Tips for Perfect Protein Pancakes:

  • Don't overmix the batter: Overmixing develops gluten, resulting in tough pancakes. A few lumps are perfectly acceptable.
  • Adjust the sweetness: Feel free to adjust the amount of honey or maple syrup to your liking. You can even omit it entirely for a less sweet pancake.
  • Add-ins: Get creative with your add-ins! Chopped nuts, blueberries, chocolate chips, or shredded coconut all make delicious additions to the batter.
  • Make it ahead: You can prepare the batter ahead of time and store it in the refrigerator for up to 2 days.

Variations:

  • Banana Protein Pancakes: Mash a ripe banana into the batter for added sweetness and moisture.
  • Spiced Protein Pancakes: Add a dash of cinnamon, nutmeg, or ginger for a warm and comforting flavor.
  • Savory Protein Pancakes: Omit the sweetener and add herbs and spices like chives, savory, or pepper for a savory pancake option.
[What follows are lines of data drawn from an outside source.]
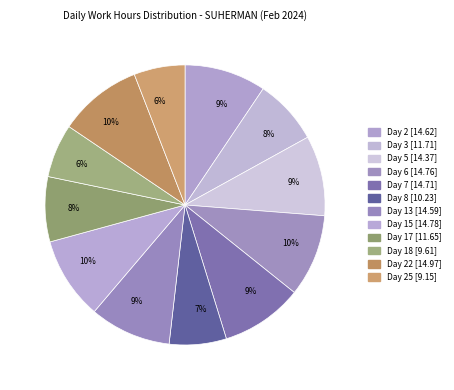

Count the number of slices in the pie.

12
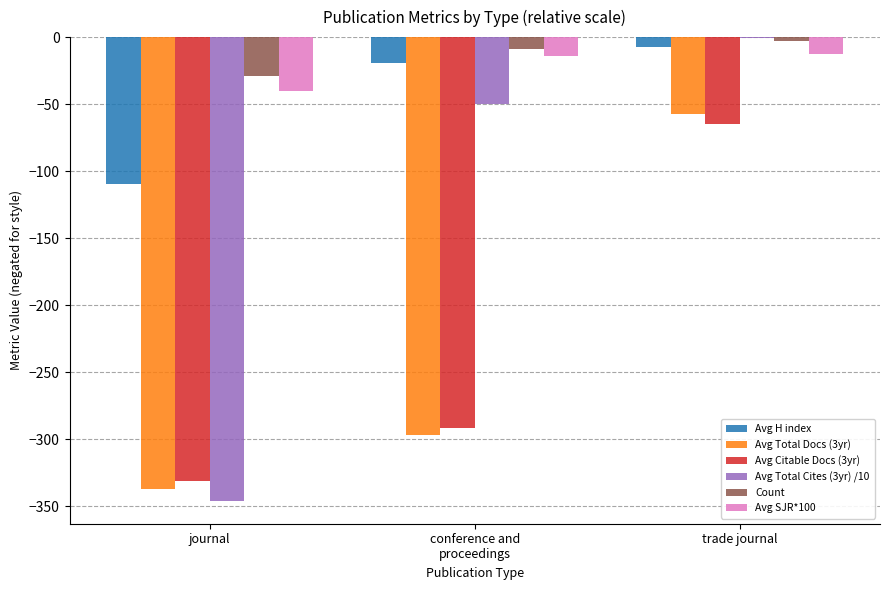

Where does the Count series first go above -9?

trade journal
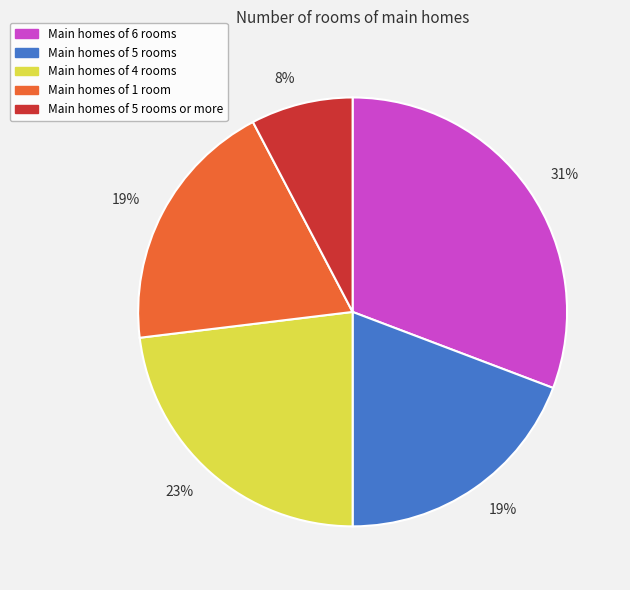

Does any single category account for the majority?

No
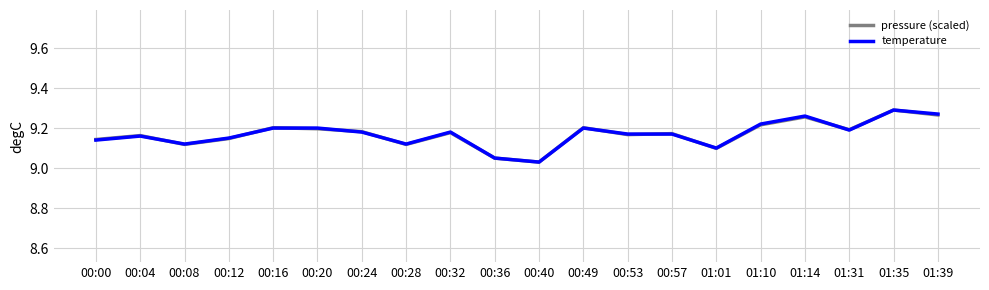

True or false: temperature has a value of 9.2 at 00:57.

True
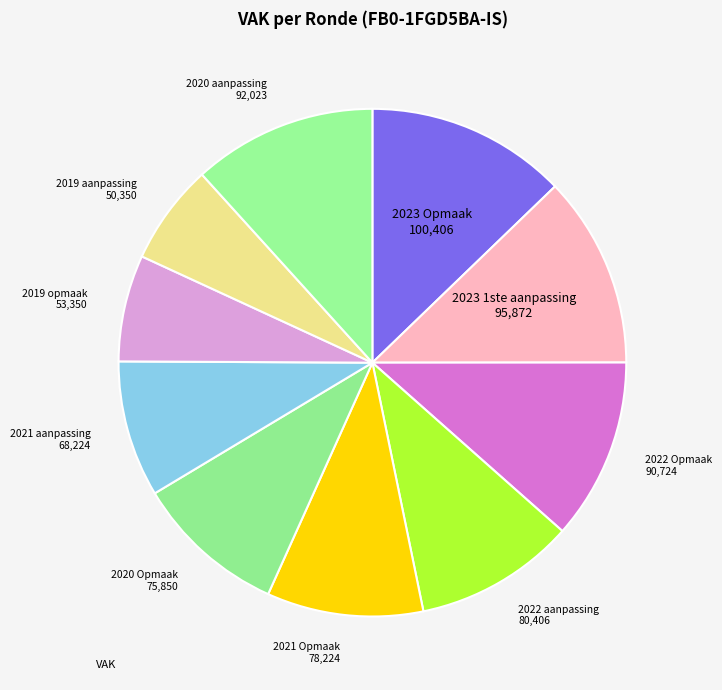

Count the number of slices in the pie.

10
Nutritional Information (per pancake, approximate):

This nutritional information is an estimate and will vary based on the specific ingredients used and portion size.

  • Calories: Approximately 150-200
  • Protein: 10-15g
  • Carbohydrates: 20-25g
  • Fat: 5-7g

These protein pancakes are a delicious and healthy addition to your breakfast repertoire. They're quick, easy, and packed with protein to keep you feeling full and satisfied. Enjoy!